[RECORDS SHOWN]
::::::

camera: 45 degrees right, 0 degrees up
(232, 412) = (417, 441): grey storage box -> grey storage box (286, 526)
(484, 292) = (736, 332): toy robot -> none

::::::

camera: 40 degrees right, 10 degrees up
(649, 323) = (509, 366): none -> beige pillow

::::::

Give back one number only: the count of lines in the entries that hold the string "none".

2